> [EXERCISE BRIEF]:
Render the stretch of data from its start through the line containing "Observed time: 6 h 17 min" as a two-column CSV with the headers text and answer. Put each text and its answer in their own quoted fields, with line breaks turned into spaces.

○ ○ ○ ○

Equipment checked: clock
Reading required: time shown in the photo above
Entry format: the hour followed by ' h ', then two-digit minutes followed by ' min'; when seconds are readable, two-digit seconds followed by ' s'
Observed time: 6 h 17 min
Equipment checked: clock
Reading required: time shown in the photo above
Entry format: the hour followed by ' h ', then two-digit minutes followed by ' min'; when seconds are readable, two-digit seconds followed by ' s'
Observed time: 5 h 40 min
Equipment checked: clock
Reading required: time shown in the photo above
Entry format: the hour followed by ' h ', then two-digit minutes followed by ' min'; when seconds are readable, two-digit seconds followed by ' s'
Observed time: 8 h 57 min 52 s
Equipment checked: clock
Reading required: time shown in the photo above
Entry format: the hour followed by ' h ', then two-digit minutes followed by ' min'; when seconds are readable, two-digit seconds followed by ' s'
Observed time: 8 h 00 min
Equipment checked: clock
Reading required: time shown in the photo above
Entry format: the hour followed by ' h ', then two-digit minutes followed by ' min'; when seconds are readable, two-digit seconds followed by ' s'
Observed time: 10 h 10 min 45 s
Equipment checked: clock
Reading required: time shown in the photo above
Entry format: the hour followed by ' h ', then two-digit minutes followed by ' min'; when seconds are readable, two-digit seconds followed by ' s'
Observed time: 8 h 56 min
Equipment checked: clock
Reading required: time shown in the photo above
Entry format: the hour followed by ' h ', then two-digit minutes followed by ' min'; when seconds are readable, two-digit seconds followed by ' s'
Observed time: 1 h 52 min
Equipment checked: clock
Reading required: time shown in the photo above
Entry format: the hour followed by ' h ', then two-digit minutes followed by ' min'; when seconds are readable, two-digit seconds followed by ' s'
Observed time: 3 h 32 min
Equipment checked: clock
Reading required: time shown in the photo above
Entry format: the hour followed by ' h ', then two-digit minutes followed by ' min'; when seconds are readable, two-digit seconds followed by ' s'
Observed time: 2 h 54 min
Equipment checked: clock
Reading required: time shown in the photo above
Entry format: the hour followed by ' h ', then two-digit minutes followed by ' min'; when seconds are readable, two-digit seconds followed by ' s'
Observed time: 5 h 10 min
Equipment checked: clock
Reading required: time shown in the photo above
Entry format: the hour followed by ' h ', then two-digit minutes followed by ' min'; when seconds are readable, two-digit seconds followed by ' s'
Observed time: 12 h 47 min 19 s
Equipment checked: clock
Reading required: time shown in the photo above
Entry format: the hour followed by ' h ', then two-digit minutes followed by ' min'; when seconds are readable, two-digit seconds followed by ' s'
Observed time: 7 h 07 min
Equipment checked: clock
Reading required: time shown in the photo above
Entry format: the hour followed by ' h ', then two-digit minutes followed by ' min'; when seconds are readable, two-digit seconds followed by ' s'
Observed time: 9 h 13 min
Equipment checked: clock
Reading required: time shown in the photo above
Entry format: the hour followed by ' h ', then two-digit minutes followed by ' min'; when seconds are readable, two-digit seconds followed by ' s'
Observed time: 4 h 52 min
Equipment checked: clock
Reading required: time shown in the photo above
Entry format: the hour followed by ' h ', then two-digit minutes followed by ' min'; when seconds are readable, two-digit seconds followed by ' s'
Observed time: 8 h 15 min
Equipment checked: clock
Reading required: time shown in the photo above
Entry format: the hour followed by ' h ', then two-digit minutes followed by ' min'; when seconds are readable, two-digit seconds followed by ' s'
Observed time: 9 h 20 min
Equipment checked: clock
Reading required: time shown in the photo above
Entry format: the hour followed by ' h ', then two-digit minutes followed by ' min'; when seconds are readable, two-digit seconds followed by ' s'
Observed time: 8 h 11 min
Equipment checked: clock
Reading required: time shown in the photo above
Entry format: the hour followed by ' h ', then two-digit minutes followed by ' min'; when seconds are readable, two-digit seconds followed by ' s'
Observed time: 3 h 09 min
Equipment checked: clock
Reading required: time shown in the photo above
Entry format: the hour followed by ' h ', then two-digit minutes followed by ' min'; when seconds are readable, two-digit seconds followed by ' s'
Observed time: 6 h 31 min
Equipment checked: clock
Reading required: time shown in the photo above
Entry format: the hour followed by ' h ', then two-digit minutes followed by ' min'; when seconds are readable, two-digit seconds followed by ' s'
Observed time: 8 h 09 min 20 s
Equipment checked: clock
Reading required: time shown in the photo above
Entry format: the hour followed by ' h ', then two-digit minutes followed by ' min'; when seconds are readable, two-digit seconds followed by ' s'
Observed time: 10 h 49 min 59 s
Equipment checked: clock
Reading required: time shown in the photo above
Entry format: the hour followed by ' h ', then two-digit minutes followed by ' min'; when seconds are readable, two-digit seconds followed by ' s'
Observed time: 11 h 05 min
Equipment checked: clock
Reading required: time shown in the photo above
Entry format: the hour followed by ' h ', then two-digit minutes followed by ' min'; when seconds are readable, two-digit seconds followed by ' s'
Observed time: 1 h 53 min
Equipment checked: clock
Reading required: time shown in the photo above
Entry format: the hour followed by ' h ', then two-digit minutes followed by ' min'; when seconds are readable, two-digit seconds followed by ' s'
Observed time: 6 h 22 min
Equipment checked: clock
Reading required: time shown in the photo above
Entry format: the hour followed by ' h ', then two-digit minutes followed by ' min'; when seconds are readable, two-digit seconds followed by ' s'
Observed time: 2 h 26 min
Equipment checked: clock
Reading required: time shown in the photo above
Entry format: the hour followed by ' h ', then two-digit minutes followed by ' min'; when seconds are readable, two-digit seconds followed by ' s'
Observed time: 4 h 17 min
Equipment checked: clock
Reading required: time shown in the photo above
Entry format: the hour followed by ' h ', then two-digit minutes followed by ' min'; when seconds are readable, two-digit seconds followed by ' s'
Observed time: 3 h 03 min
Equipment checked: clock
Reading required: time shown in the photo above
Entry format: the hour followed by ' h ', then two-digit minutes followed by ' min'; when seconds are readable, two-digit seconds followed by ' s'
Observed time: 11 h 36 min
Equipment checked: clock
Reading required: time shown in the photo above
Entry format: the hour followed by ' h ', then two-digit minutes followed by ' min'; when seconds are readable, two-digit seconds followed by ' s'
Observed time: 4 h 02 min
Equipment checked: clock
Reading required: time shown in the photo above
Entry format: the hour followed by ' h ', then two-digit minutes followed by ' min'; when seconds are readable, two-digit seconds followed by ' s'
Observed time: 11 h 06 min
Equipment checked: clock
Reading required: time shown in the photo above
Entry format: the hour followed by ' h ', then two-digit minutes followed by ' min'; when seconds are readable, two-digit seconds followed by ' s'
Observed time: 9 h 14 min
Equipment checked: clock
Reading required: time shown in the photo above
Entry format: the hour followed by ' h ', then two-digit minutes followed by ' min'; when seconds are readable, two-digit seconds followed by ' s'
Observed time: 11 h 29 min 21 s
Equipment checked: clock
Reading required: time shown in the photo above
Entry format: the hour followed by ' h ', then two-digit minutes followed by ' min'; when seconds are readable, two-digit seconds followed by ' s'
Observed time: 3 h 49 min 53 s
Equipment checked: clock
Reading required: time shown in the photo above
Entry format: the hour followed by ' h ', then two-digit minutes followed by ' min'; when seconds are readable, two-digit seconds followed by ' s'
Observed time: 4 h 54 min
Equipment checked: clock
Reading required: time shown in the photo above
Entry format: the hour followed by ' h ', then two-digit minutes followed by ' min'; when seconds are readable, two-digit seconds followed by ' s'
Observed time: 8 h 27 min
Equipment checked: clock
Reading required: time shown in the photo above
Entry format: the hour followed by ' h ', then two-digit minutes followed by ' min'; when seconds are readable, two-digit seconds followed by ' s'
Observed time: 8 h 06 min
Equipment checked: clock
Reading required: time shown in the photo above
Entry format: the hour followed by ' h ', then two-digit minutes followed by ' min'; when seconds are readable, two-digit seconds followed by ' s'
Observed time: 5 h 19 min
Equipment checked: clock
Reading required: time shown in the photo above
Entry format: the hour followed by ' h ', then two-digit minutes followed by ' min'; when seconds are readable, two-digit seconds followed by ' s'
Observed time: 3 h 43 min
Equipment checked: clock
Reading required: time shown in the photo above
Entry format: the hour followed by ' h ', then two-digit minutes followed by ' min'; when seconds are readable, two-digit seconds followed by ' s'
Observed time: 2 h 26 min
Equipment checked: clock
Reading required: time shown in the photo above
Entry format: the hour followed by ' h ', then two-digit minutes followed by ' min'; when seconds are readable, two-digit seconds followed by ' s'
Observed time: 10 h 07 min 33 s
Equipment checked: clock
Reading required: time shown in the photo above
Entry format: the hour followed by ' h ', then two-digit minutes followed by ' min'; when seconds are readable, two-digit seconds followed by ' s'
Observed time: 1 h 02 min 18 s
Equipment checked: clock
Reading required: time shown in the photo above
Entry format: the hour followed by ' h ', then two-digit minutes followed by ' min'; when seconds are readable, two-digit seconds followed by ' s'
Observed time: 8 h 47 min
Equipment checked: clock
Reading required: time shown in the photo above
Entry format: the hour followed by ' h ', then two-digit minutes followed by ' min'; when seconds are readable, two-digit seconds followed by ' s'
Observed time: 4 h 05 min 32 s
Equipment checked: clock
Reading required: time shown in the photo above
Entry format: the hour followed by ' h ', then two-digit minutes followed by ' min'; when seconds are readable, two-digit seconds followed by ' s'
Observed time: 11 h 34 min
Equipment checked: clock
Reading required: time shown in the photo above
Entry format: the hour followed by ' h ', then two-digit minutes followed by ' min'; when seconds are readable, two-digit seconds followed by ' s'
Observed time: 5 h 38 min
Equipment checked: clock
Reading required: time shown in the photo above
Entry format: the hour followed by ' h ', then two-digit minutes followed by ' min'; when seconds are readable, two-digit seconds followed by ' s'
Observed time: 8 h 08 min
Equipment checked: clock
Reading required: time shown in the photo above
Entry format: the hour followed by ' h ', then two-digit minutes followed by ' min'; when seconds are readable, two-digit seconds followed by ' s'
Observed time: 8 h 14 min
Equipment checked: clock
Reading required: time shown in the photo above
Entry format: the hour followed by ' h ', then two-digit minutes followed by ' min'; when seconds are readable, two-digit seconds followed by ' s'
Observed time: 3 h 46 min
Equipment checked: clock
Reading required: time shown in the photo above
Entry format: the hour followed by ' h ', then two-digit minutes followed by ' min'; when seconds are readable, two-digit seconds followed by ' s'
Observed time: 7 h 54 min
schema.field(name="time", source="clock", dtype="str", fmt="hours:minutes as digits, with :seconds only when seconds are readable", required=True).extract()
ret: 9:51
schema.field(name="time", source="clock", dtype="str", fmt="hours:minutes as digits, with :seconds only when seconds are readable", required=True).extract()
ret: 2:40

○ ○ ○ ○

> [RESPONSE]:
text,answer
"Equipment checked: clock Reading required: time shown in the photo above Entry format: the hour followed by ' h ', then two-digit minutes followed by ' min'; when seconds are readable, two-digit seconds followed by ' s' Observed time:","6 h 17 min"